I fari hanno una firma luminosa a doppia stella abbinata ad accenti color oro rosa. Degni di nota sono anche i cerchi forgiati con finitura argento e il coprimozzo che mantiene lo stemma sempre verticale.

Lusso sfrenato
A livello di abitacolo, la Maybach Classe S 2026 alza l’asticella del lusso e della ricchezza delle dotazioni. La vettura appaga in questo senso anche i palati più esigenti in fatto di qualità dei materiali e cura dei dettagli. Per la prima volta in casa Maybach, in alternativa ai classici pellami si possono avere rivestimenti vegani nel nuovo tessuto Mirville con trapuntatura esclusiva a rombi. Nel catalogo spiccano anche le porte ad apertura motorizzata e sedili posteriori singoli. Per chi ama coccolarsi ci sono pure un vano refrigerato e bicchieri da champagne Robbe & Berking placcati argento.

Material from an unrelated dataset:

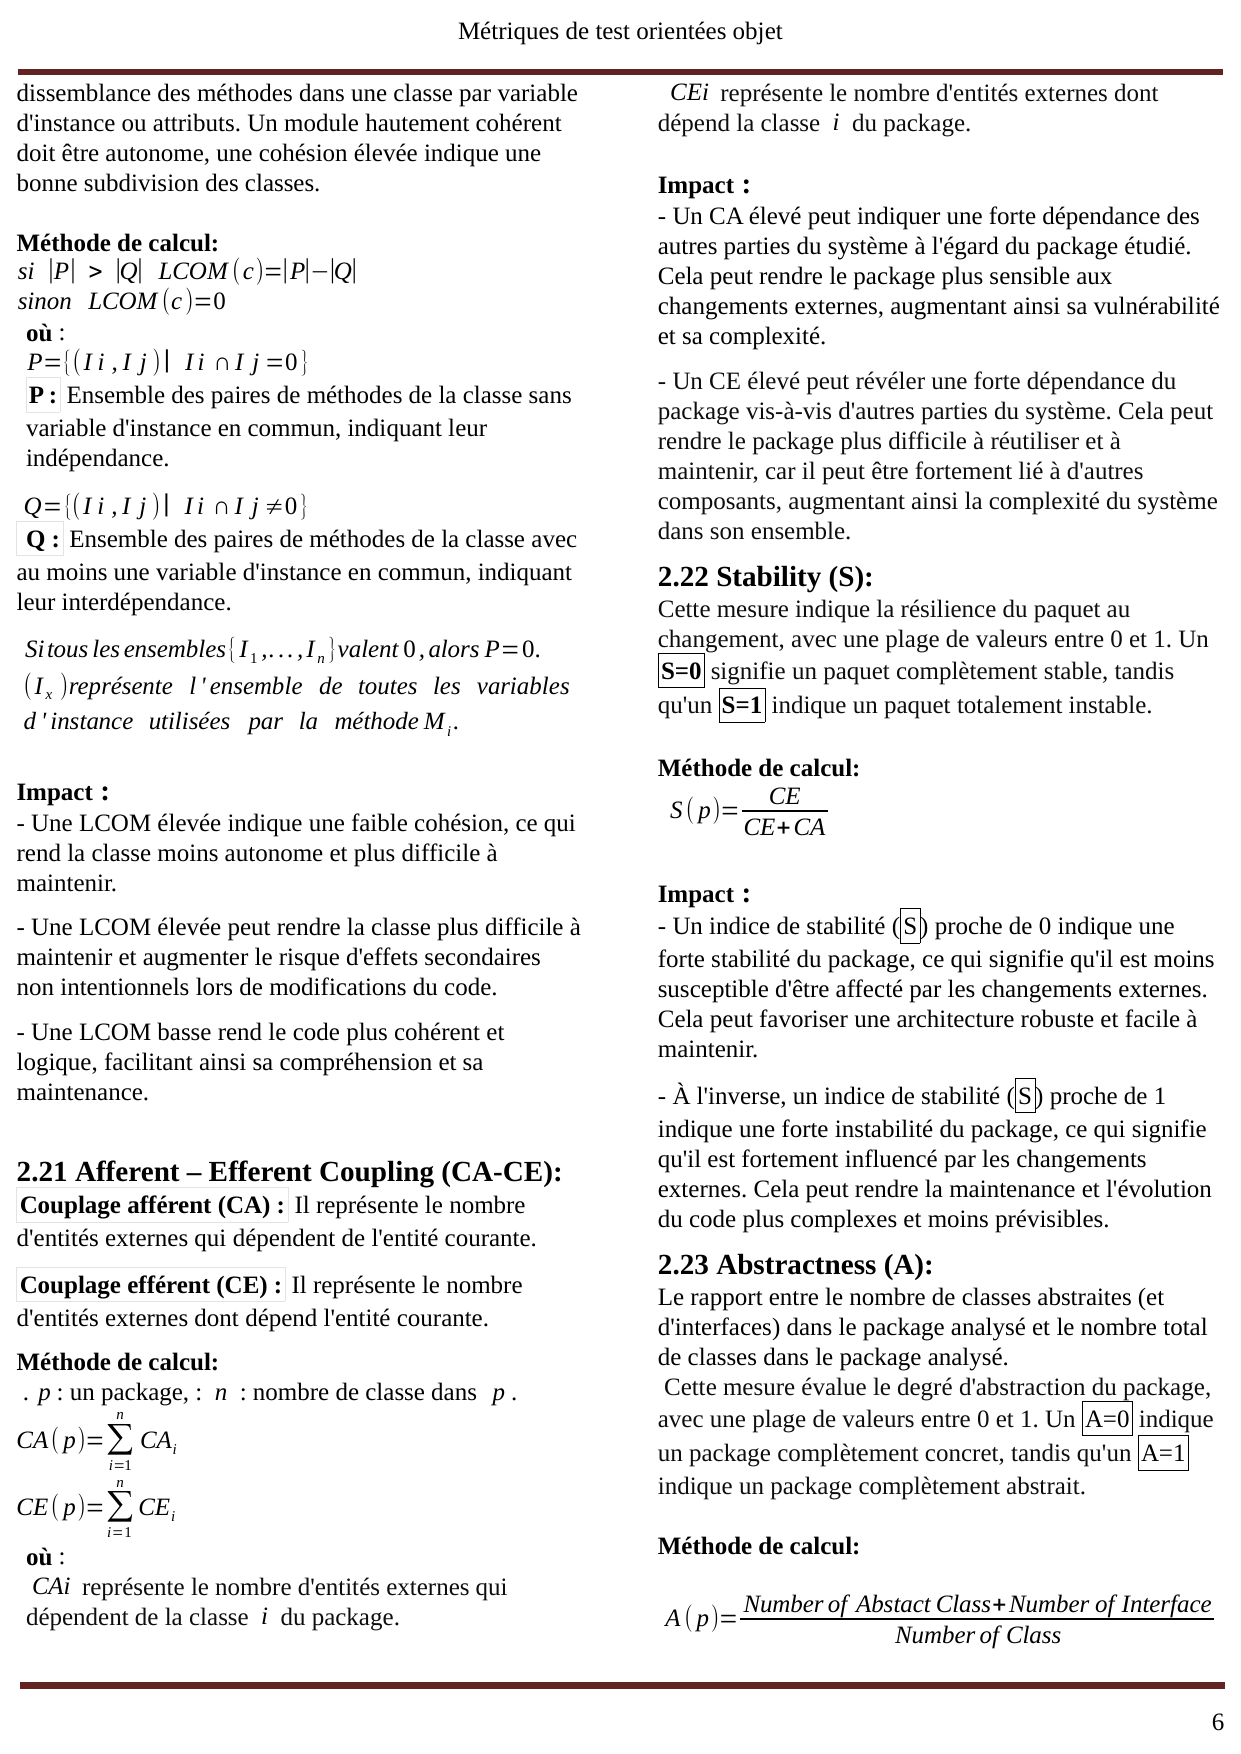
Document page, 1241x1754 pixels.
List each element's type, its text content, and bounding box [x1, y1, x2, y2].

La dotazione tecnologica è altrettanto sontuosa. Il pezzo forte qui è l’Mbux Superscreen, il pannello che cela tre display, per strumentazione, infotainment e svago del passeggero. A proposito di infotaiment, il sistema integra l’assistente virtuale con intelligenza artificiale generativa. Per i passeggeri posteriori sono disponibili due display da 13,1 ciascuno. Le luci ambientali sono studiate ad hoc per questo modello e sfruttano la bellezza di 199 LED.

Ricomincia da tre
In Italia la Maybach Classe S 2026 è attesa con tre motorizzazioni, tutte elettrificate e associate alla trazione integrale. La versione d’accesso (tutto è relativo, si sa…), è la Maybach S 580, con motore V8 4.0 mild hybrid 48 V. Per lei la scehda tecnica parla di 537 CV di potenza, di uno 0-100 in 4,5 secondi e di una velocità massima autolimitata a 250 km/h. Segue poi la Maybach S 580 e, con un sei cilindri in linea 3.0 da 449 CV e un’unità elettrica da 163, per una potenza totale di 585 CV. La batteria da 22 kWh promette una autonomia di oltre 90 km in elettrico, mentre a livello di prestazioni lo 0-100 passa a 4,8 secondi, con velocità massima invariata. Questa resta identica anche per la versione di punta, la S 680, con motore V12 da 612 CV, capace però di portare il tempo nello scatto a 4 secondi netti. Quale che sia il motore scelto, i clienti possono contare sulle sospensioni pneumatiche AirMatic. Queste portano in dote un sistema di smorzamento predittivo, che adatta la risposta degli ammortizzatori in funzione delle informazioni ricevute dal navigatore e delle buche individuate sulla strada da appositi sensori.

Su misura
Neanche a dirlo, la Maybach Classe S 2026 offre possibilità di personalizzazione quasi infinite. Senza curarsi troppo dell’aumento del prezzo si possono avere per esempio combinazioni di pellami speciali, oltre a cuciture, ricami e finiture su richiesta. Ad accontentare i capricci dei più esigenti provvede l’atelier Manufaktur, che propone un assortimento di centinaia di tinte esterne e ancor più numerose soluzioni per i rivestimenti, senza dimenticare cerchi esclusivi da 20 e 21 pollici.